Je retouchais et mettais au net cette lettre, et je me disposais à la faire imprimer, quand, après un long silence, j’en reçus une de madame d’Houdetot, qui me plongea dans une affliction nouvelle, la plus sensible que j’eusse encore éprouvée. Elle m’apprenait dans cette lettre (liasse B, n° 34) que ma passion pour elle était connue de tout Paris ; que j’en avais parlé à des gens qui l’avaient rendue publique ; que ces bruits, parvenus à son amant, avaient failli lui coûter la vie ; qu’enfin il lui rendait justice, et que leur paix était faite ; mais qu’elle lui devait, ainsi qu’à elle-même et au soin de sa réputation, de rompre avec moi tout commerce : m’assurant, au reste, qu’ils ne cesseraient jamais l’un et l’autre de s’intéresser à moi, qu’ils me défendraient dans le public, et qu’elle enverrait de temps en temps savoir de mes nouvelles.

Et toi aussi, Diderot ! m’écriai-je.
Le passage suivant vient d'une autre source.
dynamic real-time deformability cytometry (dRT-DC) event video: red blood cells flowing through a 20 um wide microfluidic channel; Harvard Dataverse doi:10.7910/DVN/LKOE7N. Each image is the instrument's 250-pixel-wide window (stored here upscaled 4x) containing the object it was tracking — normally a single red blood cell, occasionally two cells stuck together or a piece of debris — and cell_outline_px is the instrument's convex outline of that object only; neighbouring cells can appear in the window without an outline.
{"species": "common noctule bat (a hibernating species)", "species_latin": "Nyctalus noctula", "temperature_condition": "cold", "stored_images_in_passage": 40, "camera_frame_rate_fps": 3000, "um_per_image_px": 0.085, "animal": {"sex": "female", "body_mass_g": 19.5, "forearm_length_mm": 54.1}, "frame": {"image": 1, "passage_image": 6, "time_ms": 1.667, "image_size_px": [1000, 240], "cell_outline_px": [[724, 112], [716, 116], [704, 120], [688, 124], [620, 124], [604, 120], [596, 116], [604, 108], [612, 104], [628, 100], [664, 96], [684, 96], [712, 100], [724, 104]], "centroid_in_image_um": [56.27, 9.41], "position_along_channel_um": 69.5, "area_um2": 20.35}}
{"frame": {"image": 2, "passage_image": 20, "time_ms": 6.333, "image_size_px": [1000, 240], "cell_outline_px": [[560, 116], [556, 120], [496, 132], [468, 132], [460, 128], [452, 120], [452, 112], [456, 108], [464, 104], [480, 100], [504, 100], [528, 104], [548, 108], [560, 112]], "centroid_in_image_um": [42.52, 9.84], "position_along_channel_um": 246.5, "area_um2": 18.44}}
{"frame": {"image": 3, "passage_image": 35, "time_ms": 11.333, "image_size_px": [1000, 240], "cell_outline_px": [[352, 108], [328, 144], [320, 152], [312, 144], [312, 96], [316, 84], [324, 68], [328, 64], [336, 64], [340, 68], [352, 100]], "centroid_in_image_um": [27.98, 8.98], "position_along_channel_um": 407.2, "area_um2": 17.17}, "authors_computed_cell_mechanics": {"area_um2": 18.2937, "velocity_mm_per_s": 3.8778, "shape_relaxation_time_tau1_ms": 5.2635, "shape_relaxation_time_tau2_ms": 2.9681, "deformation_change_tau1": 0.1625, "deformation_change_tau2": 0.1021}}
Indigne ami ! Je ne pus cependant me résoudre à le juger encore. Ma faiblesse était connue d’autres gens qui pouvaient l’avoir fait parler. Je voulus douter… mais bientôt je ne le pus plus. Saint-Lambert fit peu après un acte digne de sa générosité. Il jugeait, connaissant assez mon âme, en quel état je devais être, trahi d’une partie de mes amis, et délaissé des autres.